■ **Task**
Show only those lines of the entries where the string "Board" is found.

■ **Extracted entries**
*****

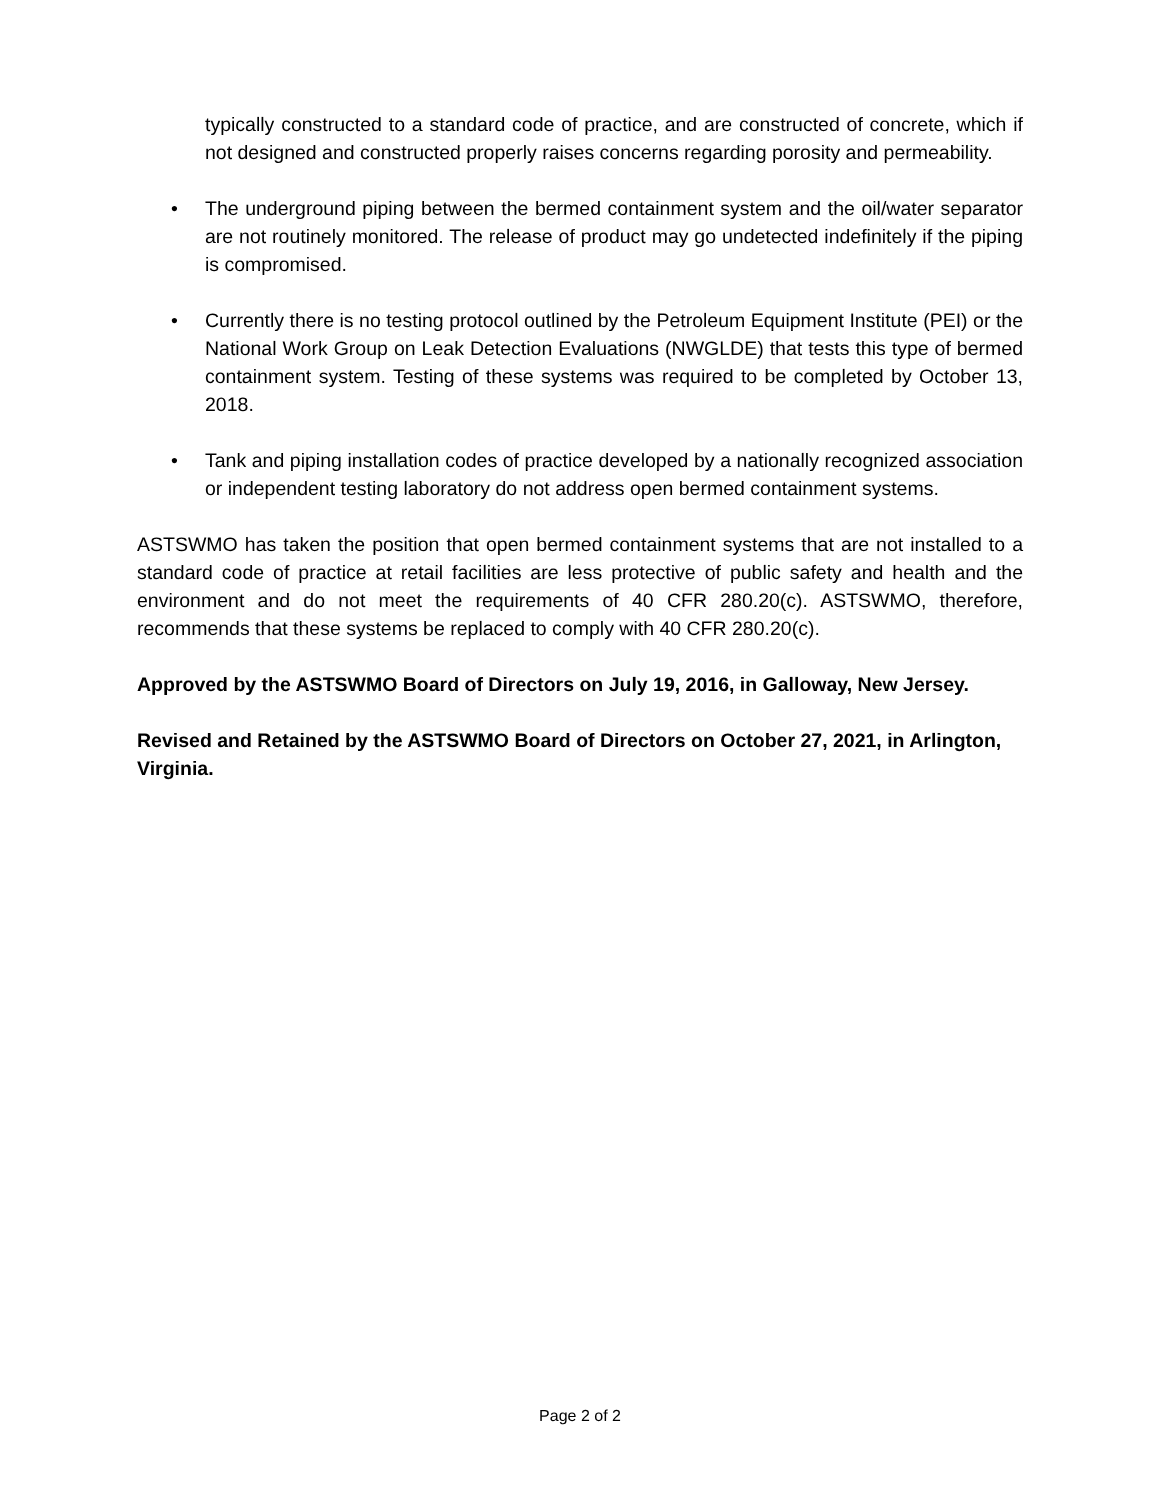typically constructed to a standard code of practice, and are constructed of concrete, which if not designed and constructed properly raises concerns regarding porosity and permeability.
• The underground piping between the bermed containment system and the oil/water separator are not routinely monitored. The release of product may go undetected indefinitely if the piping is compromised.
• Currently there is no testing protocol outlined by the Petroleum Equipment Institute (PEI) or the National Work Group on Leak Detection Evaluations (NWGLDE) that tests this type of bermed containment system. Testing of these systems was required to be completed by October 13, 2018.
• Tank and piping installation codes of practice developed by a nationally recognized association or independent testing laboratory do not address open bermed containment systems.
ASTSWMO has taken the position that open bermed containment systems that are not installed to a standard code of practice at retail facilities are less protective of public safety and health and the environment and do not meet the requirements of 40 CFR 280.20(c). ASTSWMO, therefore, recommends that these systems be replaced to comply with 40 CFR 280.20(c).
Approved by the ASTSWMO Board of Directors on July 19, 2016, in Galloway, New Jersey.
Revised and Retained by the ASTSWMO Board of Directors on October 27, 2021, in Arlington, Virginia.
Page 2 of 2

*****

■ **Result of the exercise**
Approved by the ASTSWMO Board of Directors on July 19, 2016, in Galloway, New Jersey.
Revised and Retained by the ASTSWMO Board of Directors on October 27, 2021, in Arlington, Virginia.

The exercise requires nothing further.